» Experimente
No texto sobre Maria Lamas, indique, por favor, todas as formas com que Torres Novas já tinha marcado a presença dela antes da exposição dos seus 120 anos.

» Bloco de texto
○ ○ ○ ○ ○ ○ ○

            A sua estada centrada em Paris proporcionou-lhe uma experiência extraordinária, a vivência do Maio de 1968. Lembro-me de ela me ter contado que chegara a haver fogueiras debaixo das janelas do hotel em que residia, o Grand Hotel Saint-Michel em pleno Quartier Latin.

            Após o seu regresso a Portugal, não desiste de defender os ideais que tinham norteado a sua vida, o que lhe é proporcionado por entrevistas radiofónicas e escritas, além de colaboração em várias publicações, como o estudo “A Promoção da Mulher e a Protecção da Criança”, que aparece nos Cadernos D. Quixote, em 1971. Também a RTP lhe prestou homenagem em 1974, juntamente com Elina Guimarães, a advogada que colaborara em Modas e Bordados e fora também presidente do Conselho Nacional das Mulheres Portuguesas, no programa Nome-Mulher, de Maria Antónia Palla e Antónia de Sousa. Depois da sua morte, foram sendo emitidos alguns programas em que foi recordada a sua vida e prestada homenagem.

            O 25 de Abril foi recebido por Maria Lamas com grande alegria, tendo mesmo participado no desfile do 1.º de Maio. É nessa altura que se filia no Partido Comunista Português.

            Nos anos finais da sua nova vida foram muitas as iniciativas que procuraram dar realce à persistência da sua luta contra qualquer tipo de opressão, e não apenas aquela que ainda se sente na sociedade actual sobre as mulheres e as crianças. Em 1983, a Biblioteca Nacional, que entretanto adquiriu o seu espólio, organizou uma exposição recordando o seu primeiro centenário. Até hoje não cessaram as acções de toda a espécie que procuram manter viva a sua memória e o valor da luta pelos seus ideais. Outras exposições, atribuição do seu nome a ruas e escolas por todo o país, dissertações académicas de Mestrado e Doutoramento, evocações da sua figura e da sua vida em vários Dias da Mulher, tudo tem sido feito por entidades das mais diversas, nomeadamente o MDM, movimento do qual foi Presidente Honorária. O dia dos seus 120 anos foi assinalado há dias com uma bela exposição em Torres Novas, a sua cidade natal, que já há alguns anos marcara a sua presença numa lápide da casa onde nasceu, no nome de uma escola, numa medalha e numa estátua. De entre as várias homenagens, ter-lhe-á porventura sido particularmente agradável a nomeação, logo em 1975, como Directora Honorária da Modas & Bordados.
○ ○ ○ ○ ○ ○ ○
[Itens guardados]
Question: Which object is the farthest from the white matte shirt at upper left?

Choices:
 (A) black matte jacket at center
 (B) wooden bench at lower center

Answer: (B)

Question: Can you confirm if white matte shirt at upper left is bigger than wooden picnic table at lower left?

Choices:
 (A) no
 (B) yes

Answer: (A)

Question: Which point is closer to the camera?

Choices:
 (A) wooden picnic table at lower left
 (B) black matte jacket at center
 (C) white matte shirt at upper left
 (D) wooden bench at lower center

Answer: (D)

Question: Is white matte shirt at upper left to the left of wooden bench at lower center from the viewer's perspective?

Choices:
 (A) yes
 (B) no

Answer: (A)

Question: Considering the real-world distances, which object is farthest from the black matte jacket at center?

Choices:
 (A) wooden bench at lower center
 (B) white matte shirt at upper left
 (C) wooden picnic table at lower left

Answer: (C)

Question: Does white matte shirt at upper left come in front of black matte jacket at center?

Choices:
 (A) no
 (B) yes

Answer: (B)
○ ○ ○ ○ ○ ○ ○
» Resposta ao exercício
- uma lápide da casa onde nasceu
- o nome de uma escola
- uma medalha
- uma estátua